* _WHAT YOU HAVE TO DO_
Your task is to copy each line of the material that includes "such".
--- DATA FOR ANALYSIS Enclosed Below ---
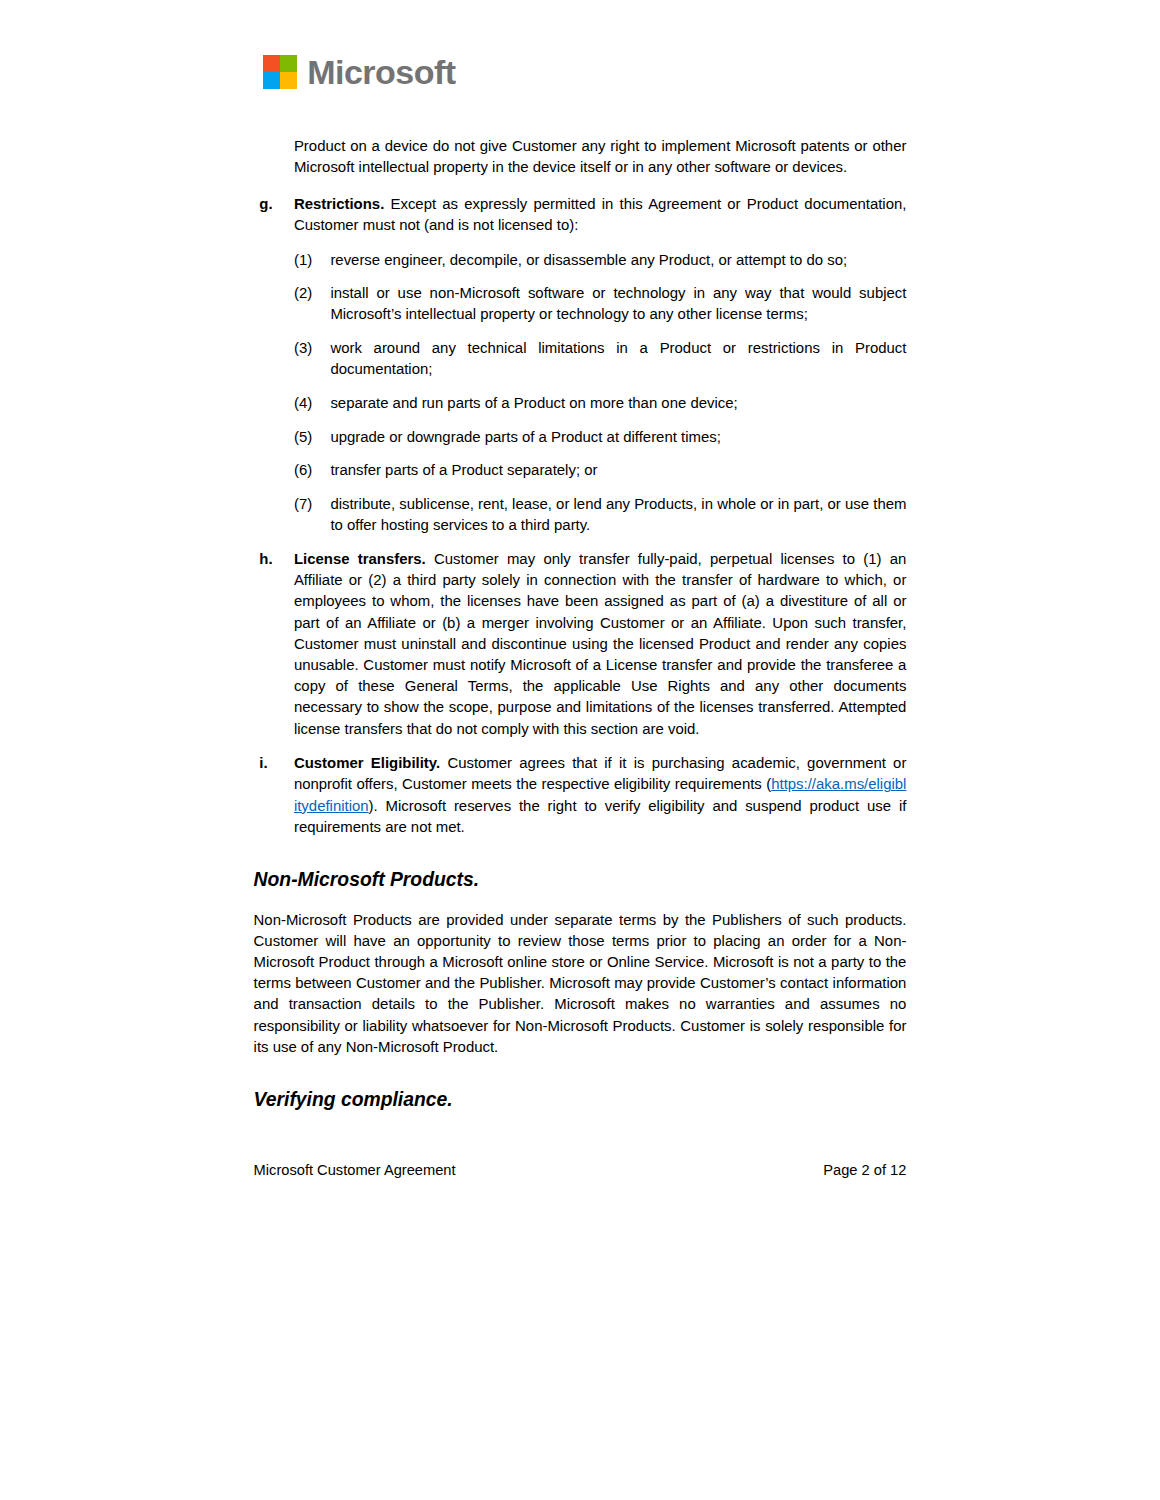Microsoft
Product on a device do not give Customer any right to implement Microsoft patents or other Microsoft intellectual property in the device itself or in any other software or devices.
g.
Restrictions. Except as expressly permitted in this Agreement or Product documentation, Customer must not (and is not licensed to):
(1)
reverse engineer, decompile, or disassemble any Product, or attempt to do so;
(2)
install or use non-Microsoft software or technology in any way that would subject Microsoft’s intellectual property or technology to any other license terms;
(3)
work around any technical limitations in a Product or restrictions in Product documentation;
(4)
separate and run parts of a Product on more than one device;
(5)
upgrade or downgrade parts of a Product at different times;
(6)
transfer parts of a Product separately; or
(7)
distribute, sublicense, rent, lease, or lend any Products, in whole or in part, or use them to offer hosting services to a third party.
h.
License transfers. Customer may only transfer fully-paid, perpetual licenses to (1) an Affiliate or (2) a third party solely in connection with the transfer of hardware to which, or employees to whom, the licenses have been assigned as part of (a) a divestiture of all or part of an Affiliate or (b) a merger involving Customer or an Affiliate. Upon such transfer, Customer must uninstall and discontinue using the licensed Product and render any copies unusable. Customer must notify Microsoft of a License transfer and provide the transferee a copy of these General Terms, the applicable Use Rights and any other documents necessary to show the scope, purpose and limitations of the licenses transferred. Attempted license transfers that do not comply with this section are void.
i.
Customer Eligibility. Customer agrees that if it is purchasing academic, government or nonprofit offers, Customer meets the respective eligibility requirements (https://aka.ms/eligiblitydefinition). Microsoft reserves the right to verify eligibility and suspend product use if requirements are not met.
Non-Microsoft Products.
Non-Microsoft Products are provided under separate terms by the Publishers of such products. Customer will have an opportunity to review those terms prior to placing an order for a Non-Microsoft Product through a Microsoft online store or Online Service. Microsoft is not a party to the terms between Customer and the Publisher. Microsoft may provide Customer’s contact information and transaction details to the Publisher. Microsoft makes no warranties and assumes no responsibility or liability whatsoever for Non-Microsoft Products. Customer is solely responsible for its use of any Non-Microsoft Product.
Verifying compliance.
Microsoft Customer Agreement Page 2 of 12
--- End of Enclosed DATA FOR ANALYSIS ---
* _ANSWER TO THIS PROBLEM_
License transfers. Customer may only transfer fully-paid, perpetual licenses to (1) an Affiliate or (2) a third party solely in connection with the transfer of hardware to which, or employees to whom, the licenses have been assigned as part of (a) a divestiture of all or part of an Affiliate or (b) a merger involving Customer or an Affiliate. Upon such transfer, Customer must uninstall and discontinue using the licensed Product and render any copies unusable. Customer must notify Microsoft of a License transfer and provide the transferee a copy of these General Terms, the applicable Use Rights and any other documents necessary to show the scope, purpose and limitations of the licenses transferred. Attempted license transfers that do not comply with this section are void.
Non-Microsoft Products are provided under separate terms by the Publishers of such products. Customer will have an opportunity to review those terms prior to placing an order for a Non-Microsoft Product through a Microsoft online store or Online Service. Microsoft is not a party to the terms between Customer and the Publisher. Microsoft may provide Customer’s contact information and transaction details to the Publisher. Microsoft makes no warranties and assumes no responsibility or liability whatsoever for Non-Microsoft Products. Customer is solely responsible for its use of any Non-Microsoft Product.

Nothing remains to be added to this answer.